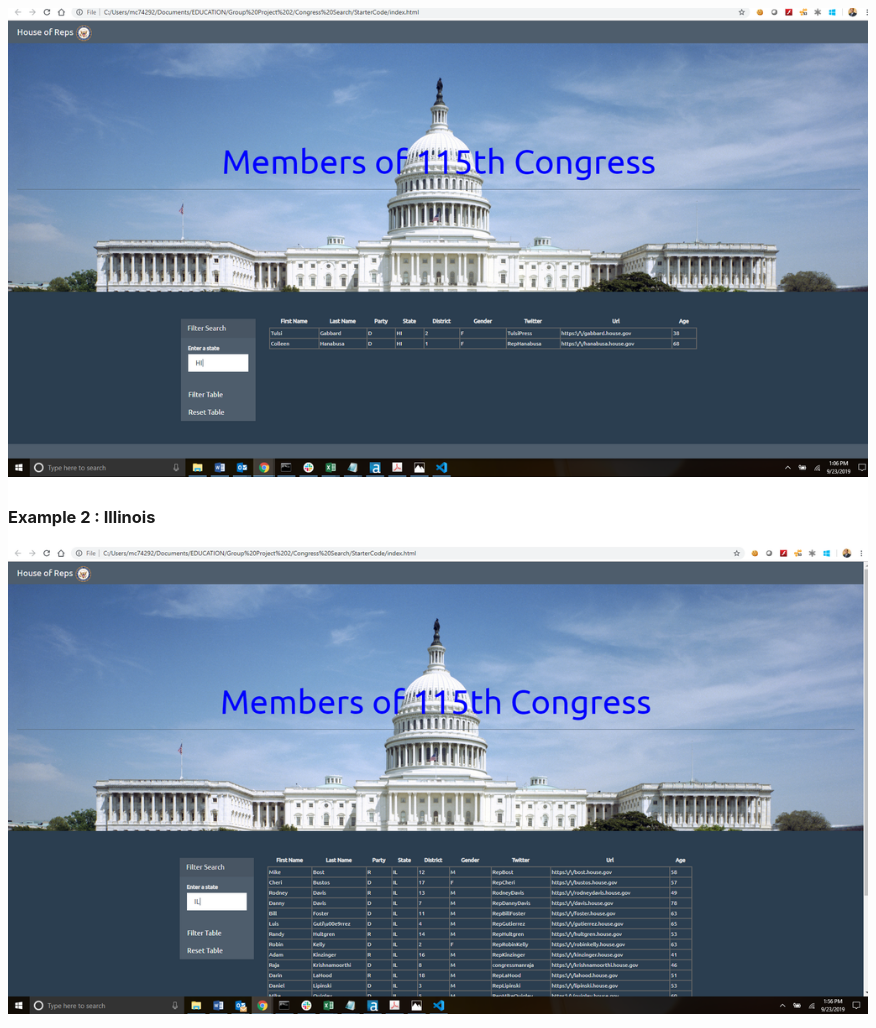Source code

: ![Find Your State's Representative](RM/Filtered_Table_HI.png)

### Example 2 : Illinois

![Find Your State's Representative](RM/Filtered_Table_IL.png)
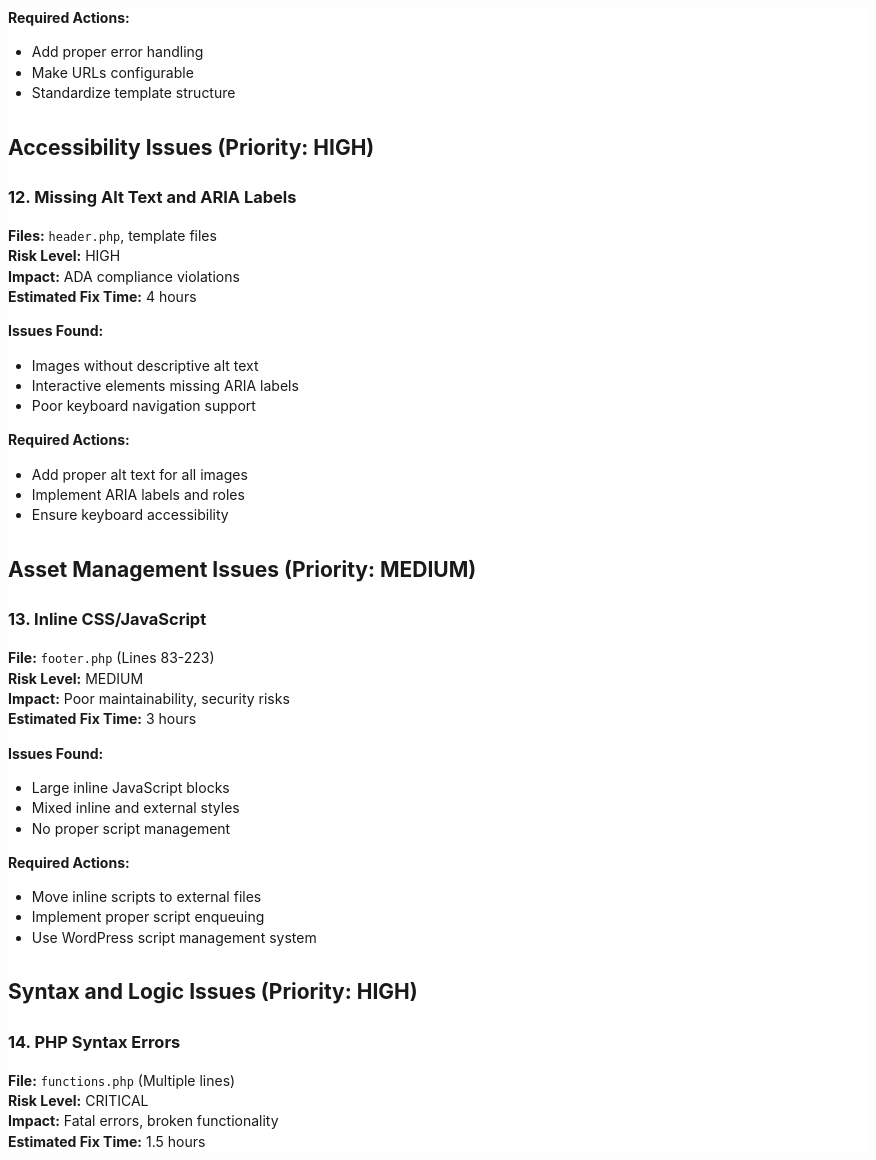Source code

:**Required Actions:**

- Add proper error handling
- Make URLs configurable
- Standardize template structure

## Accessibility Issues (Priority: HIGH)

### 12. Missing Alt Text and ARIA Labels

**Files:** `header.php`, template files  
**Risk Level:** HIGH  
**Impact:** ADA compliance violations  
**Estimated Fix Time:** 4 hours

**Issues Found:**

- Images without descriptive alt text
- Interactive elements missing ARIA labels
- Poor keyboard navigation support

**Required Actions:**

- Add proper alt text for all images
- Implement ARIA labels and roles
- Ensure keyboard accessibility

## Asset Management Issues (Priority: MEDIUM)

### 13. Inline CSS/JavaScript

**File:** `footer.php` (Lines 83-223)  
**Risk Level:** MEDIUM  
**Impact:** Poor maintainability, security risks  
**Estimated Fix Time:** 3 hours

**Issues Found:**

- Large inline JavaScript blocks
- Mixed inline and external styles
- No proper script management

**Required Actions:**

- Move inline scripts to external files
- Implement proper script enqueuing
- Use WordPress script management system

## Syntax and Logic Issues (Priority: HIGH)

### 14. PHP Syntax Errors

**File:** `functions.php` (Multiple lines)  
**Risk Level:** CRITICAL  
**Impact:** Fatal errors, broken functionality  
**Estimated Fix Time:** 1.5 hours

******************************

Work order. Exclude all pictures and reproduce verbatim the lines running from the line that contains "Your State's Representative](RM/Filtered_Table_HI.png)" to the end of the data above, both ends included.

Answer below.
: ![Find Your State's Representative](RM/Filtered_Table_HI.png)

### Example 2 : Illinois

![Find Your State's Representative](RM/Filtered_Table_IL.png)
Source code

:**Required Actions:**

- Add proper error handling
- Make URLs configurable
- Standardize template structure

## Accessibility Issues (Priority: HIGH)

### 12. Missing Alt Text and ARIA Labels

**Files:** `header.php`, template files  
**Risk Level:** HIGH  
**Impact:** ADA compliance violations  
**Estimated Fix Time:** 4 hours

**Issues Found:**

- Images without descriptive alt text
- Interactive elements missing ARIA labels
- Poor keyboard navigation support

**Required Actions:**

- Add proper alt text for all images
- Implement ARIA labels and roles
- Ensure keyboard accessibility

## Asset Management Issues (Priority: MEDIUM)

### 13. Inline CSS/JavaScript

**File:** `footer.php` (Lines 83-223)  
**Risk Level:** MEDIUM  
**Impact:** Poor maintainability, security risks  
**Estimated Fix Time:** 3 hours

**Issues Found:**

- Large inline JavaScript blocks
- Mixed inline and external styles
- No proper script management

**Required Actions:**

- Move inline scripts to external files
- Implement proper script enqueuing
- Use WordPress script management system

## Syntax and Logic Issues (Priority: HIGH)

### 14. PHP Syntax Errors

**File:** `functions.php` (Multiple lines)  
**Risk Level:** CRITICAL  
**Impact:** Fatal errors, broken functionality  
**Estimated Fix Time:** 1.5 hours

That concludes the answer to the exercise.